“Fear is the natural reaction to moving closer to the truth.” Pema Chodron
The Buddha taught that we “mistake suffering for happiness.” Humans invariably find a way to ease the pain of lost pleasure, if only temporarily. We get hooked on things or use some form of chemical prop to keep pace with our stress-oriented culture. This temporary ease may come from using substances such as alcohol, cigarettes, coffee, prescription or recreational drugs. Other addictive props include television, food, exercise, gambling, dieting, shopping, or work. Done long enough, addictions become the heart of our existence and take courage to give up; but one proven method is with meditation.
The Transcendental Meditation Organization (TM) has done extensive research into the effects of meditation on the mind and body. These studies show that sitting quietly with eyes closed for 15-20 minutes twice a day, can help people reduce their use of alcohol, cigarettes, and nonprescription drugs. The effects are based on fundamental and naturally occurring improvements in the meditating individuals psychophysiological functioning.

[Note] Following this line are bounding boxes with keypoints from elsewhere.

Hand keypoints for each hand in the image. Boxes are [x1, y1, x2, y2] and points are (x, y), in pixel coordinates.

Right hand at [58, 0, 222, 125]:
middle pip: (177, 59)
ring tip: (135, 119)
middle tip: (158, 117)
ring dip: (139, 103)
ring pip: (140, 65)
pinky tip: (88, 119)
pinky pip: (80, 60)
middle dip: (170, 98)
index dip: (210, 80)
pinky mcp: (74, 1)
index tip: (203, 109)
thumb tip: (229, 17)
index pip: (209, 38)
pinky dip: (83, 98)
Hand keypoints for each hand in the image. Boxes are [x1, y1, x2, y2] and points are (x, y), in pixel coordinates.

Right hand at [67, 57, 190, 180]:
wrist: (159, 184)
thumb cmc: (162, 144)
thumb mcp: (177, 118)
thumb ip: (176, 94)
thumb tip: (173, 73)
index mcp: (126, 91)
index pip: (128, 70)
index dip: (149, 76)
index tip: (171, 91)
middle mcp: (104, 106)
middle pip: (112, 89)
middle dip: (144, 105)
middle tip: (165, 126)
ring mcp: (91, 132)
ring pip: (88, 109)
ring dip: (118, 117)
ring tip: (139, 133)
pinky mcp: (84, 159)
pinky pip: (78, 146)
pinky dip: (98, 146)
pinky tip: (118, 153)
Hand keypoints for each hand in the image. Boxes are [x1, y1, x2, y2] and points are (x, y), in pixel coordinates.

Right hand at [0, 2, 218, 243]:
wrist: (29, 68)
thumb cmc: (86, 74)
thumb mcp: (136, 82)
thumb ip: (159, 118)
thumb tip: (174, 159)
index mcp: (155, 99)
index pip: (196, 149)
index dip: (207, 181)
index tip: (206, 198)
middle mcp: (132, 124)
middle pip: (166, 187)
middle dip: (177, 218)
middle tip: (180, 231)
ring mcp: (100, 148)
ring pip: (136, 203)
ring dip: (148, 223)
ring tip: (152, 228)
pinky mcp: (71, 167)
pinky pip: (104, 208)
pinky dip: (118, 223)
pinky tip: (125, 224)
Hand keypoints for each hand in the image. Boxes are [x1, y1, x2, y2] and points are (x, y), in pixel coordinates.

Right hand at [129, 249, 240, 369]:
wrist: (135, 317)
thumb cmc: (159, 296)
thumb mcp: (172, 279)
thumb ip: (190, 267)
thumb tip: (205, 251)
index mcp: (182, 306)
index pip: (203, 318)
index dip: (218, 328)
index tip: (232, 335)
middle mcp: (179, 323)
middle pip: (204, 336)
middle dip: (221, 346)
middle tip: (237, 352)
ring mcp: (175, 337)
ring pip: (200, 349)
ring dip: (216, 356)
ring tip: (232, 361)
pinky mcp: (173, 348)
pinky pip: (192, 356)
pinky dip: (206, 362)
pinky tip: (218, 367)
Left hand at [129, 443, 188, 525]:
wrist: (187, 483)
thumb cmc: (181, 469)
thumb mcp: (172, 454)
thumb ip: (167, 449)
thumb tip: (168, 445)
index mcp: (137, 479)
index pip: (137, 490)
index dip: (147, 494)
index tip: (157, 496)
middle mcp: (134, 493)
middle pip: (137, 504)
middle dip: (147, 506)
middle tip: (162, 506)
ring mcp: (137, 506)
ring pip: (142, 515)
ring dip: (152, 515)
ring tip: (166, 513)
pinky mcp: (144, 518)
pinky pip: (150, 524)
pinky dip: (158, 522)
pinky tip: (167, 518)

Meditation teaches us how to wait, to see something through to the end. Waiting requires patience and an internal stillness. To wait through our desires is what is called for from the spiritual warrior. A warrior accepts the challenges that life presents without complaint and strives to live a life of integrity and passion in each moment. The ancient Celtic oracle of divination, The Runes, say that “The battle of the spiritual warrior is always with the self. Funding a will through action, yet unattached to outcomes, remaining mindful that all you can really do is stay out of your own way and let the Will of Heaven flow through you.”
Ironically, addictions are often a vain attempt to be present in the moment. People use addiction to forget the past by running away from previous actions, pain and regrets. They use them to avoid their fear of the future either because it appears empty or there is more harm to come. People use their addictions to try to hold on to an immediate pleasure that is a fleeting illusion.
With meditation there is no running away. Buddhist nun Pema Chodron says you must get to know your fear, look it straight in the eye. Let your fear help to liberate you from old ways of seeing and thinking about your life. It takes tremendous courage to confront what scares you; but rather than flee, consider yourself lucky to have an opportunity to hold yourself in a place of love. With love comes understanding and acceptance. With love comes forgiveness and with forgiveness comes a way to let go of destructive addictions.